Andrea Chalupa: 24:00 Do you know what's next in his case, what sort of movements he can make to try to petition for his release?
Anna Palenchuk: 24:08 I think next moment will be when our film will be released, because it will be proof that uh, he's a creative person and he should continue his creative way in our world. Yes. To be a writer, to be a film director. He will choose whom he would like to be, but most important, that he should get freedom. And for me actually, his case, it's a case which shows us a continue of our history. Because, the same war with my grandfather in 13th, uh, previous century in Ukraine was a lot of talented people who were fighting in that moment with Stalin. And now he's fighting was Putin. And I think that for all of us, it is really good case when we can tell to ourselves, what are we going to do in this life? What is freedom for us? And why it's so important that we understand that somebody don't have freedom, doesn't have a freedom. Now it's so quiet about Oleg Sentsov. Yes. But I think that in a few months will be new moment when we will tell our news with the film.
Andrea Chalupa: 25:43 And how can people watch Oleg Sentsov’s other films, like Gamer, which won a big award in I think as Rotterdam. How can we see Gamer,
Anna Palenchuk: 25:54 I think in YouTube there exists "Gamer" with English subtitles.
Andrea Chalupa: 25:59 How could we see Numbers when it comes out?
Anna Palenchuk: 26:01 I think in one of the big [film] festivals, and then in other film festivals, then I hope that there will be distribution in different countries. And then of course we'll think about digital distribution.
Andrea Chalupa: 26:13 Is there a way for us to follow your film on Facebook or Twitter?

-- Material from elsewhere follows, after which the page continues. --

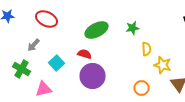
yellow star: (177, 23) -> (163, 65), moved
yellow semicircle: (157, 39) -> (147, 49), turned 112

Anna Palenchuk: 26:19 Yeah. On Facebook there exists our page "Numbers", and please follow, and we will create a Twitter account of course, uh, to give more information to [the] World about our project.
Andrea Chalupa: 26:33 Great. So we can just go on Facebook and search Oleg Sentsov and "Numbers" film.
Andrea Chalupa: 26:41 And so I'm so inspired by this and all the work you've done for your friend all these years. My grandfather, like your grandfather, was arrested during Stalin's purges in the 1930s, and I think for so many of us who've had family that have suffered under Stalin, of course it feels surreal and terrifying and heartbreaking to see this history repeating again today under Putin.
Anna Palenchuk: 27:05 Yes, this is the same history for me, that's why it's so important now to fight for freedom for Oleg Sentsov.
Andrea Chalupa: 27:12 Thank you so very much for this interview, and I know you're going to inspire so many audiences with your work and your film and the world thinks you for standing up for freedom.